The Friedrich Loeffler Institute started a few weeks ago with infection studies in pigs, chickens, fruit bats and ferrets. Initial results show that fruit bats and ferrets are susceptible to a SARS-CoV-2 infection, but pigs and chickens are not. In particular, the susceptibility of ferrets is an important finding, since they could be used as model animals for human infection to test vaccines or medicines.
In the infection studies, SARS-CoV-2 was administered to the animals' noses to mimic the natural route of infection in humans via the nasopharynx. Nile fruit bats, which belong to the group of bats, were tested to gain knowledge of the suspected reservoir function of bats. Although these animals could be infected, they did not show any symptoms of the disease and were not efficient in infecting their peers.
Ferrets are a good model for humans for other respiratory infections, especially from flu viruses. Since SARS-CoV-2 multiplies primarily in the respiratory tract, ferrets could also be a model for this infection. Such an animal model, which reflects human infection, is currently urgently sought worldwide.
The experiments by the FLI show that ferrets can be infected efficiently with SARS-CoV-2 , multiply the virus well and transmit it to fellow species. The animals multiplied the virus mainly in the upper areas of the respiratory tract, but showed no symptoms of disease. This provides an infection model that can be used to test vaccines and medicines SARS-CoV-2 could help.
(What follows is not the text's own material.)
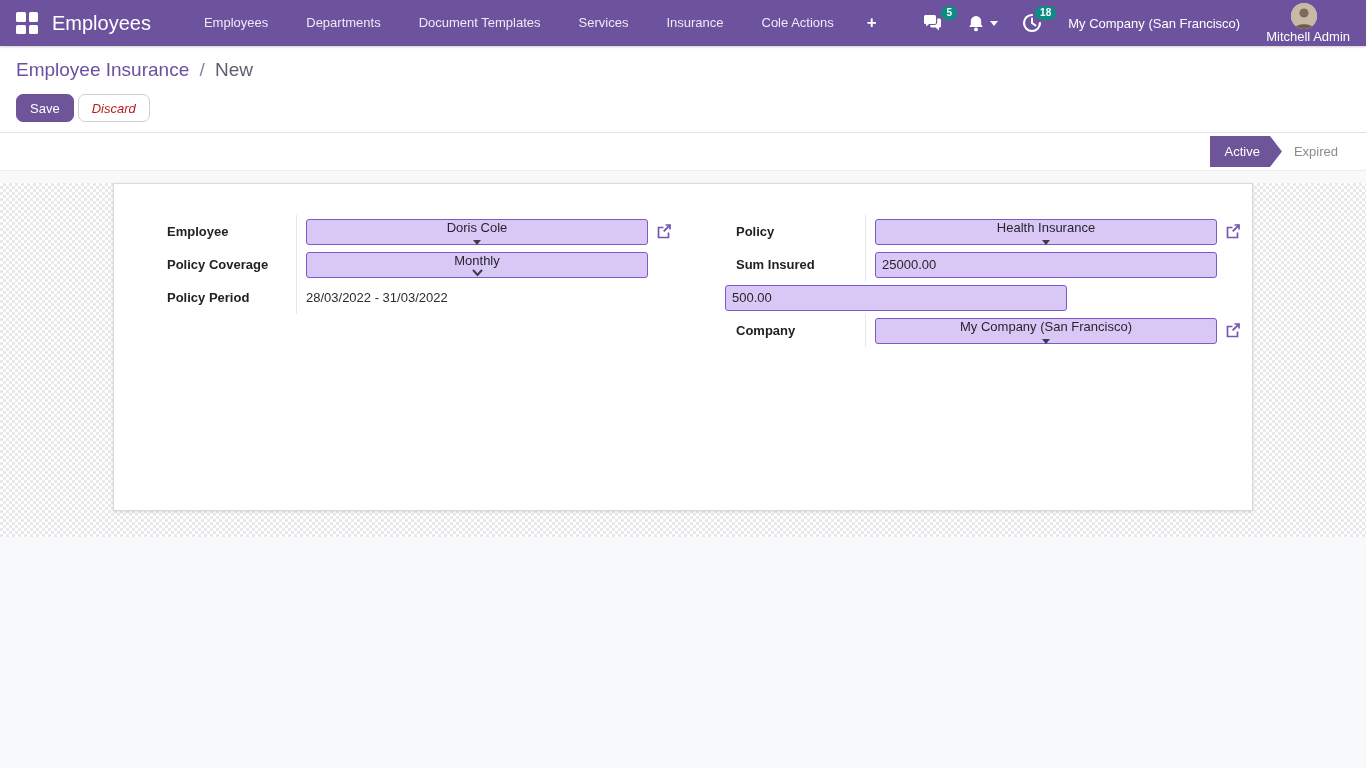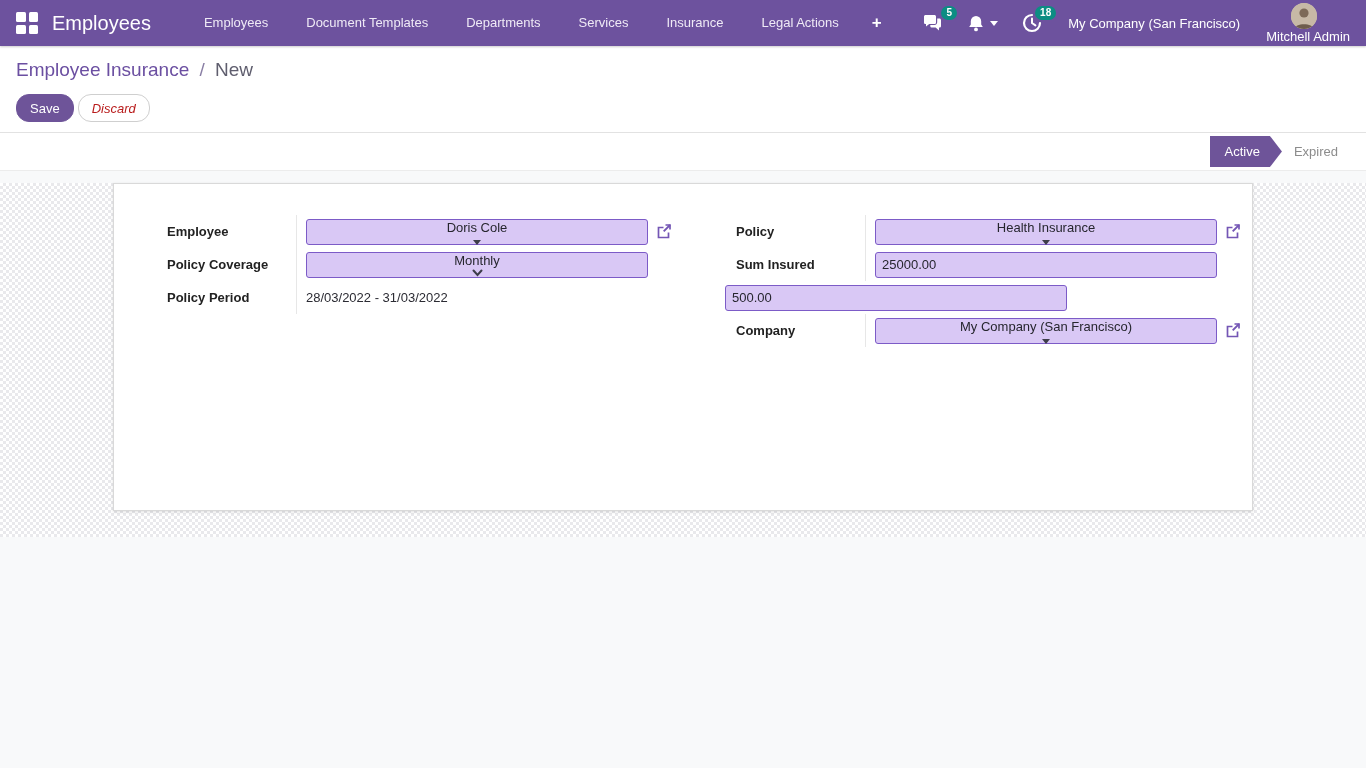"Document Templates" span.nav-item { order: before "Departments" -> after "Departments" }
As the Federal Research Institute for Animal Health of Germany, the FLI is dedicated to the health of food-producing animals. Central tasks are the prevention, diagnosis and control of animal diseases, the improvement of animal husbandry and nutrition as well as the research of livestock genetics. Farm animals are particularly in contact with humans.
Therefore, pigs and chickens were susceptible to SARS-CoV-2 tested. It was examined whether the animals are infected, multiply the pathogen and show symptoms of the disease. Furthermore, tests were carried out to determine whether they could excrete the pathogen and thus pose a potential risk to humans. Under the test conditions, neither pigs nor chickens were found to be susceptible to infection with SARS-CoV-2 . According to the current state of knowledge, they are not affected by the virus and therefore do not pose any potential risk to humans.
The complete evaluation of all test series will take some time, with the final results expected in early May.